Cebrail bana geldi ve Şaban ayının yarısının gecesinde Allah’ın utekası (bağışladıkları) vardır. Bu gece geldiğinde azaptan azad edilirler. Sayıları kelb kabilesinin koyunlarının tüylerinin adedinden az olmaz. Bu gecede sadece müşrikler ve kalplerinde nefret ve düşmanlık taşıyanlar, sıla-i rahimi terk edenler, yeryüzünde böbürlenerek gezenler, içki bağımlısı olanlar bu halleri devam ettikçe affa mazhar olmazlar, buyurdular… Sonra izin isteyip ibadetle meşgul oldular.

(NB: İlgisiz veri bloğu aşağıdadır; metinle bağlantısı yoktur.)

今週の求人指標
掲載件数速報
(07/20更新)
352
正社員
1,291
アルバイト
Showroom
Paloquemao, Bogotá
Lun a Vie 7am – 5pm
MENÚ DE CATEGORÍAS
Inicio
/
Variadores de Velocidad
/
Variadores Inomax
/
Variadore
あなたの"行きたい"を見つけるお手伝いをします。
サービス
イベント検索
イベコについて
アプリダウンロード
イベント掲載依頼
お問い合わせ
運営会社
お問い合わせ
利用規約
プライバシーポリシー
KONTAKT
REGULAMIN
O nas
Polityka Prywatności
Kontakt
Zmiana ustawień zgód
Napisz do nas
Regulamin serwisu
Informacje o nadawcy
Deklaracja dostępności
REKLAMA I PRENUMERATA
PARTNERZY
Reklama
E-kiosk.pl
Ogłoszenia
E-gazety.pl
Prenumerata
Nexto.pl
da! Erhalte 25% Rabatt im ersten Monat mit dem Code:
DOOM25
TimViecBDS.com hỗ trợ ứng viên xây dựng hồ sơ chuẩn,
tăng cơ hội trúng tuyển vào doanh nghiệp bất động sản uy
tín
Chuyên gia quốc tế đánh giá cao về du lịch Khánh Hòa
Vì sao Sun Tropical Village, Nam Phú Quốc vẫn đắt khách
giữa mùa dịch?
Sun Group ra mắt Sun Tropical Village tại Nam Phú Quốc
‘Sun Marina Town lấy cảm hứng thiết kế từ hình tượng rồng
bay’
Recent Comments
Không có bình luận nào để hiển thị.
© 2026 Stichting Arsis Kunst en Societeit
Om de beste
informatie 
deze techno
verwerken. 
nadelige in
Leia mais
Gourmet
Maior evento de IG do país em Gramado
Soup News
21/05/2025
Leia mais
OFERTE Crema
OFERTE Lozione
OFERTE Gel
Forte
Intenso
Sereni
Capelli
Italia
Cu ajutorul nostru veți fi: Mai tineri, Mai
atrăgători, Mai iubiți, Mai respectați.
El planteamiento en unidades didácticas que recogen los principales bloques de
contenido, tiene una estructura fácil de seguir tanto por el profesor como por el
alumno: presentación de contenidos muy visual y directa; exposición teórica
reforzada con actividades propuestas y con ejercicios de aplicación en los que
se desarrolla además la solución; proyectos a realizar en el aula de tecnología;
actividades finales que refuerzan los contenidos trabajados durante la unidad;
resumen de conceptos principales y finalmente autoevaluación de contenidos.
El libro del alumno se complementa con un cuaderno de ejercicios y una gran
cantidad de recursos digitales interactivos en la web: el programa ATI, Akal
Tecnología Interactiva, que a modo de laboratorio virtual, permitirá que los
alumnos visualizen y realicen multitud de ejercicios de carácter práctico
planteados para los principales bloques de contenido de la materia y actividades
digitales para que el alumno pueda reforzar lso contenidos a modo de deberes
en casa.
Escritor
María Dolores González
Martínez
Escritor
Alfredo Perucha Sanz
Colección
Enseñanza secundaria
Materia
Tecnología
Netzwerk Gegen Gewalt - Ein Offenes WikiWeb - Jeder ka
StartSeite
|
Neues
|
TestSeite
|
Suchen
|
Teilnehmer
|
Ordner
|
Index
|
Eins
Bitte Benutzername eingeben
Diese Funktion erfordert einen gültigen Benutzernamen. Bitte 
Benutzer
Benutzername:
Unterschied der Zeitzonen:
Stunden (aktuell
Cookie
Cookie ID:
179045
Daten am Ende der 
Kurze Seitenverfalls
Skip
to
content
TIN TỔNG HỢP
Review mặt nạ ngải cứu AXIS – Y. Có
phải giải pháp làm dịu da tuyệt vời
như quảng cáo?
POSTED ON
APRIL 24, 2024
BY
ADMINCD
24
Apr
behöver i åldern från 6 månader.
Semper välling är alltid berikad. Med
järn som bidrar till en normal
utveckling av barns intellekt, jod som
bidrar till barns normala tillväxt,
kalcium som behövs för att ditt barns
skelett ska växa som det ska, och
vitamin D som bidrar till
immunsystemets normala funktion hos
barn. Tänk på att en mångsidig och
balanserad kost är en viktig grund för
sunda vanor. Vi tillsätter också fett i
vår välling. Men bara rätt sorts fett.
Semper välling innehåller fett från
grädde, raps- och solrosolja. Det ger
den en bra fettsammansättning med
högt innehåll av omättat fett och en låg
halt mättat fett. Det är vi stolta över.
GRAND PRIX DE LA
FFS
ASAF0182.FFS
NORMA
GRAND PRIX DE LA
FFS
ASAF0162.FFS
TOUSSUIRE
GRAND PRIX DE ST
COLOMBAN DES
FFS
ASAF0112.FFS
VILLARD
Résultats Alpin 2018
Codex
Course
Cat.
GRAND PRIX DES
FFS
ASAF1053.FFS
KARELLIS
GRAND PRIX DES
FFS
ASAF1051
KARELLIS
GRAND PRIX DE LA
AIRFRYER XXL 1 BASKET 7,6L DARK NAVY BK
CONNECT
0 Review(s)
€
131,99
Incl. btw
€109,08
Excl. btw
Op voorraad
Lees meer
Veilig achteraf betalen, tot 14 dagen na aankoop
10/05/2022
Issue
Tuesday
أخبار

Secdede o kadar uzun durdular ki korkup ellerine ve karnına dokundum bir şey mi oldu diye hareket edince ne dediğini duydum… (Aşağıda dua bölümünde devamı gelecek )

Kelb kabilesi, çok koyunu olan bir kabiledir. Bir koyunda kaç kıl olursa o kabiledeki koyunların kılları adedince kişi affedilir. Sonra sene içerisinde tekrar günaha girip insanoğlu cehennemlik işler yapmamaya çalışmalıdır.

Müşrikler affedilmez: Bizi şirke götürme ihtimali olan her işten uzak durmak lazımdır.

Kalbinde kin besleyenler: Affedebiliyorsak affediliriz. Filanca kişiyi, ona olan kininizi Allah için bir kenara bırakabilecek yüreğiniz var mı? Var ise bu yürek affedilmeyi hak ediyordur.

Sıla-i rahimi terk edenler: İyiliğe en çok muhtaç olan kesim en yakınlarımızdır. Yaklaşan ramazan ile beraber yapacağımız hayırlardan en çok hak sahibi olanlar yine kendi akrabalarımızdır. Hayır yapamasak bile bu gece bari gönüllerini almak için iki satır tebrik yazısı yazabiliriz. Akrabalık bağları kıyamete kadar kopmayacak olan bir bağdır.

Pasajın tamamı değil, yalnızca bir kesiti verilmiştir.